From the prior art Wegmesssysteme for Zentralausrücker in Kupplungsausrücksystemen are already known. For example, the not yet published discloses DE 10 2017 101 639 A1 a Zentralausrücker for a hydraulic or pneumatic clutch actuator, preferably for a clutch actuator of a motor vehicle to fit a housing and thus at least translationally firmly connected, acting as a pressure chamber cylinder, in particular a cylinder with an annular cross section and a piston, in particular an annular piston, in the Cylinder is translationally displaceable and a position determining unit with which a signal with respect to the translational position of the piston relative to the housing can be generated, the Zentralausrücker having a gear with a rotary member, wherein the transmission, the translational movement of the piston in a rotational movement of the rotary member is convertible and the position determining unit is adapted to generate a signal with respect to the angular position of the rotary member.

The prior art, however, always has the disadvantage that so-called wobbling movements of the release bearing, which results from a clearance between a guide aid of the clutch slave cylinder and the piston, cause a disturbing basic signal for the displacement signal to be measured of the piston, so that the position of the piston is not is detected correctly. This results in measurement inaccuracies of up to one millimeter, which are to be avoided. However, since the play between the guide sleeve and the piston is unavoidable, particularly in the use of plastic piston, or avoidance of the game is not desirable, but a larger game leads to higher tumbling movements of the bearing, the existing solutions of the prior art are not sufficient to accurately detect the travel position of the piston.

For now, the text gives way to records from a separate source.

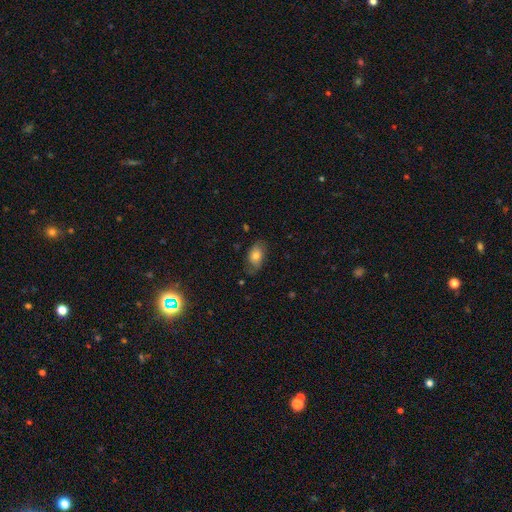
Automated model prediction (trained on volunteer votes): Smooth or featured? Predicted: smooth (p=0.69). How rounded? Predicted: in between (p=0.88). Merging? Predicted: none (p=0.68).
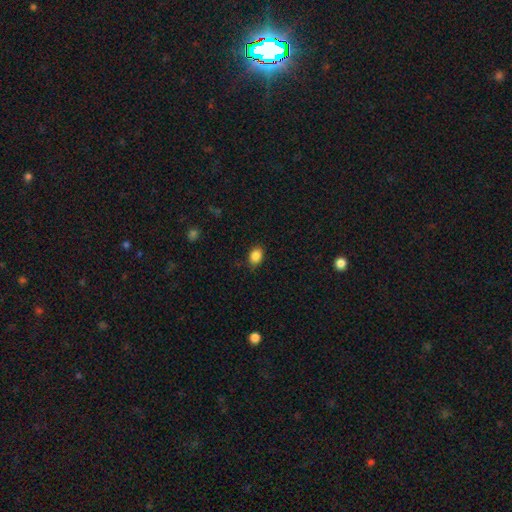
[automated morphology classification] A smooth galaxy with no disk features (87%) that is in between round and cigar-shaped (67%).

Vote fractions:
- Smooth or featured? smooth: 87% / star or artifact: 9% / featured or disk: 4%
- How rounded? in between: 67% / round: 32% / cigar-shaped: 1%
- Merging? none: 84% / minor disturbance: 12% / major disturbance: 3% / merger: 1%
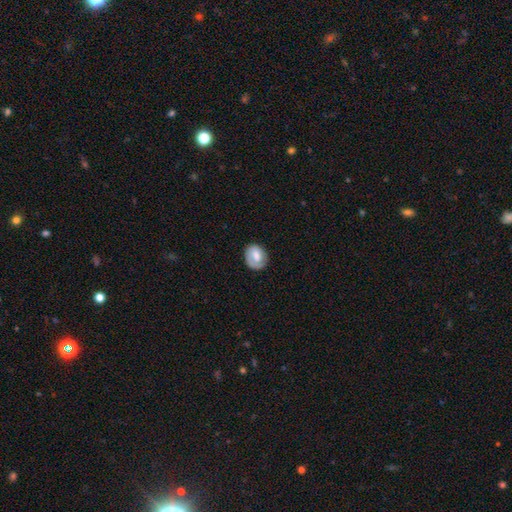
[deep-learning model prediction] The model was most divided on "how rounded": round: 54%, in between: 45%, cigar-shaped: 1%. More confident: merging — none (71%); smooth or featured — smooth (61%).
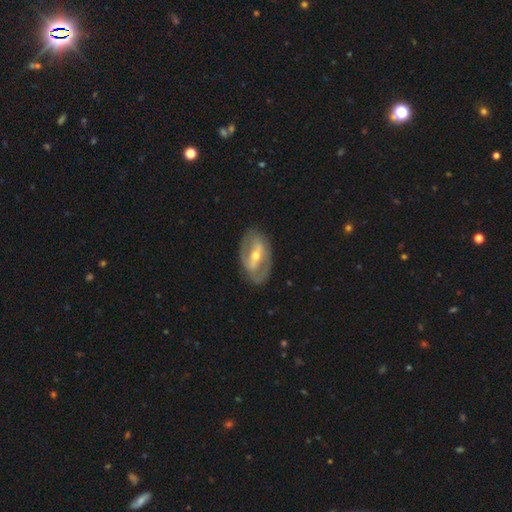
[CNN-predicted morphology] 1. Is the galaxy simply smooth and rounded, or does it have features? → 78% featured or disk, 17% smooth, 5% star or artifact.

It is therefore the object of the invention to avoid or at least reduce the disadvantages of the prior art. In particular, a Zentralausrücker to be developed with a displacement measuring system, in which the measurement of the displacement sensor is decoupled from the wobbling motion between the bearing and the displacement sensor, so that the displacement signal of the piston can be measured accurately.

The object of the invention is achieved in a generic device according to the invention in that the position sensor is attached to a connected to the piston of the central release lever, wherein the lever is designed so that it is between the position sensor and a point of articulation between the piston of the Zentralausrückers and the Position measuring system has at least two rotational degrees of freedom. In this case, a position between the position sensor and the articulation point means that the position sensor and the articulation point are included, so that a rotational degree of freedom can also be integrated in the position sensor or the articulation point. In this case, the point of articulation between the piston of the central release and the distance measuring systems in an axially displaceable point whose position it is to be considered.

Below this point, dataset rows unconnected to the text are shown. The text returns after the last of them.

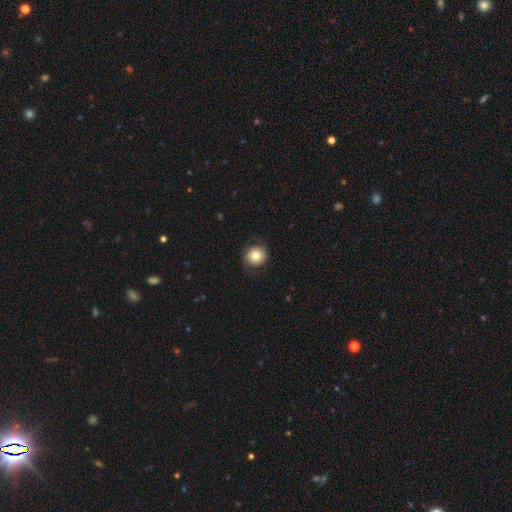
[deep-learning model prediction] Smooth or featured: smooth — 80% (featured or disk — 11%)
How rounded: round — 89% (in between — 10%)
Merging: none — 85% (minor disturbance — 11%)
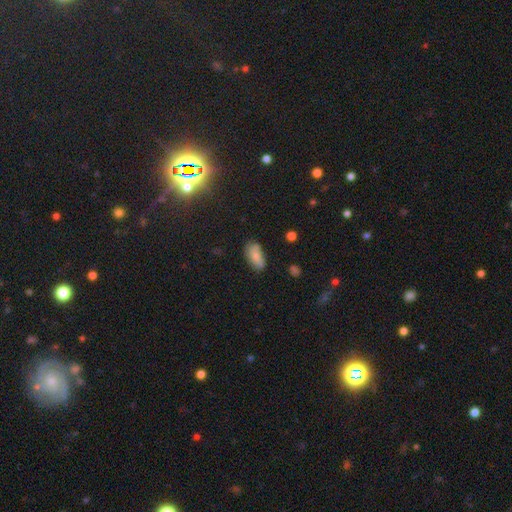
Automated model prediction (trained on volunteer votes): A smooth galaxy with no disk features (80%) that is in between round and cigar-shaped (91%).

Vote fractions:
- Smooth or featured? smooth: 80% / featured or disk: 12% / star or artifact: 8%
- How rounded? in between: 91% / cigar-shaped: 5% / round: 3%
- Merging? none: 65% / minor disturbance: 25% / major disturbance: 6% / merger: 4%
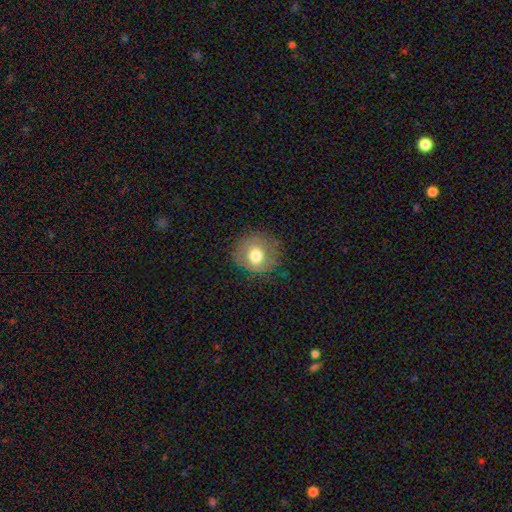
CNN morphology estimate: Smooth or featured? Predicted: smooth (p=0.71). How rounded? Predicted: round (p=0.87). Merging? Predicted: none (p=0.80).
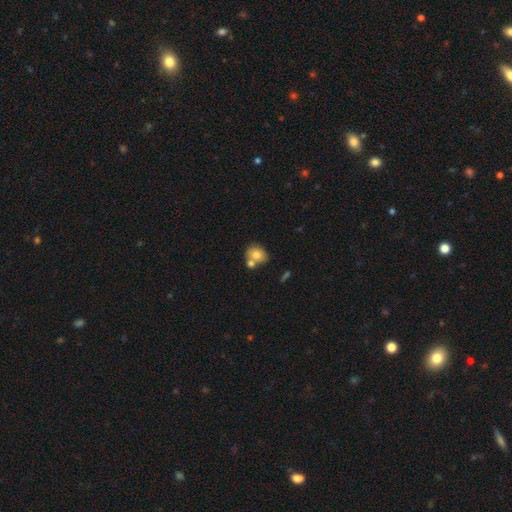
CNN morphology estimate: smooth-or-featured: smooth: 77% | featured or disk: 15% | star or artifact: 9%
  how-rounded: round: 57% | in between: 42% | cigar-shaped: 1%
  merging: none: 47% | merger: 37% | minor disturbance: 12% | major disturbance: 4%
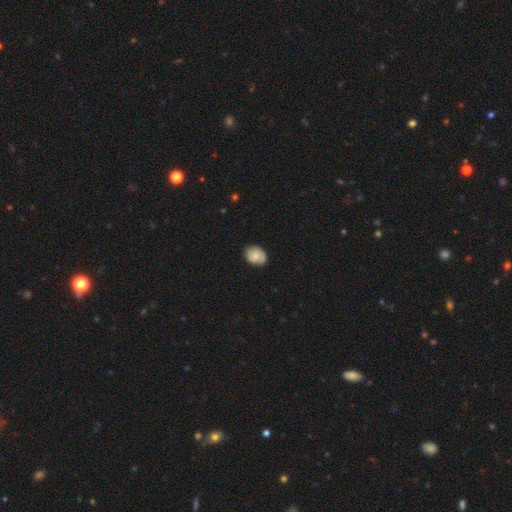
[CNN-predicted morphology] type=smooth (66%); roundness=round (51%); merging=none (73%).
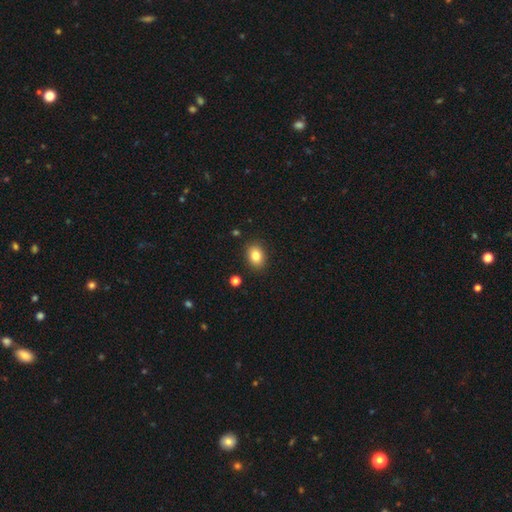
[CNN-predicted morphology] Smooth or featured? smooth (83%)
How rounded? in between (71%)
Merging? none (88%)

This has the advantage that even with a tumbling motion of the piston with a release bearing, ie upon pivoting of the piston about an axis perpendicular to the disengagement axis, ie the axial direction, the position of the piston in the axial direction can be accurately detected.

Advantageous embodiments are claimed in the subclaims and are explained in more detail below.

In addition, it is expedient if the lever is designed such that it has a first rotational degree of freedom about an axis perpendicular to the axial direction, ie independent first axis, ie a Y-axis, and a second rotational degree of freedom about a to the axial direction and to the first axis , ie independent second axis, ie Z-axis, owns.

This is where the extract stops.